Some of Robert’s land is in a low-lying region along Big Flatty Creek and the Pasquotank River and is prone to flooding. Robert set out to make the necessary improvements to minimize flooding risks and to facilitate productive uses, including agriculture and mineral extraction.
Robert obtained and followed all relevant North Carolina state permits, yet he soon found himself in the crosshairs of both the Environmental Protection Agency and Army Corps of Engineers. The agencies claimed that under their “navigable waters” rules, Robert’s flood control work took place in wetlands purportedly adjacent to federally regulated waters, so he also needed a Clean Water Act permit.
Forced to stop all productive use of his land, Robert faces crushing civil enforcement action.

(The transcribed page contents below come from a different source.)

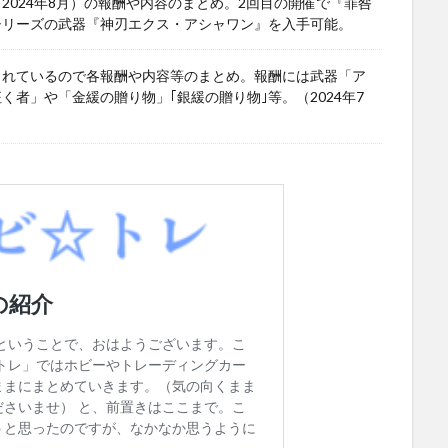
024年8月）の報酬や内容のまとめ。2回目の開催で『罪咎
シリーズの武器『神刃エクス・アシャワン』を入手可能。
されているので各報酬や内容等のまとめ。報酬には武器「ア
者」や「金緩の贈り物」｢銀緩の贈り物｣等。（2024年7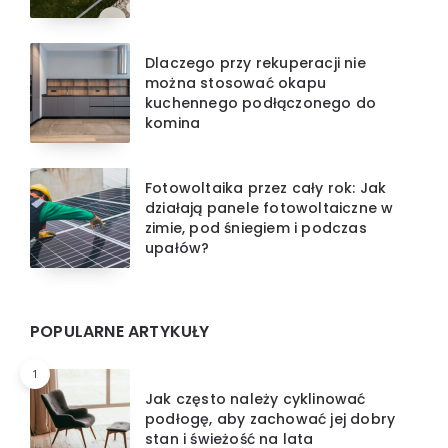
Dlaczego przy rekuperacji nie
można stosować okapu
kuchennego podłączonego do
komina
Fotowoltaika przez cały rok: Jak
działają panele fotowoltaiczne w
zimie, pod śniegiem i podczas
upałów?
POPULARNE ARTYKUŁY
1
Jak często należy cyklinować
podłogę, aby zachować jej dobry
stan i świeżość na lata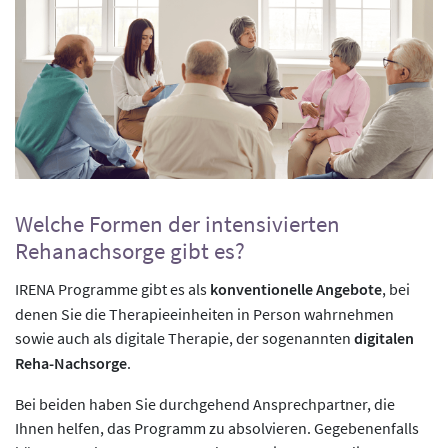
Welche Formen der intensivierten
Rehanachsorge gibt es?
IRENA Programme gibt es als
konventionelle Angebote
, bei
denen Sie die Therapieeinheiten in Person wahrnehmen
sowie auch als digitale Therapie, der sogenannten
digitalen
Reha-Nachsorge
.
Bei beiden haben Sie durchgehend Ansprechpartner, die
Ihnen helfen, das Programm zu absolvieren. Gegebenenfalls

In 2023, however, after the agencies initially acted against him, the Supreme Court decided Sackett v. EPA. The Court’s decision requires that wetlands must be indistinguishable from navigable waters to be regulated. Land such as Robert’s, which does not bear this connection to the two waterways—cannot be subject to federal regulation under the Clean Water Act.
The Supreme Court’s decision in Sackett—after 20 years of litigation—constituted an unequivocal rejection of the agencies’ historical approach to regulating private land. It required a dramatic change in approach by the agencies. Yet none has been forthcoming.
Instead, and in response to Sackett II, the EPA issued a “conforming rule” that it claimed abided by the requirements of the ruling. But the amended rule’s “adjacent wetlands” provisions do not conform with Sackett II’s interpretation of the CWA. Instead, they continue to assert broad federal authority over enormous areas of private land, in every corner of the country.
The EPA and Army Corps are ignoring the Supreme Court and continuing to bring cases against Americans without the lawful authority to do so.
Represented at no charge by Pacific Legal Foundation, Robert is challenging the agencies’ illegal provisions in federal court to restore his own right to make use of his own land, and to ensure both agencies’ compliance and courts’ proper application of Sackett II.
PLF’s cases United States v. Melton E. “Val” Valentine, Jr., et al. and Ward v. US Army Corps of Engineers also seek to enforce the proper application of Sackett II.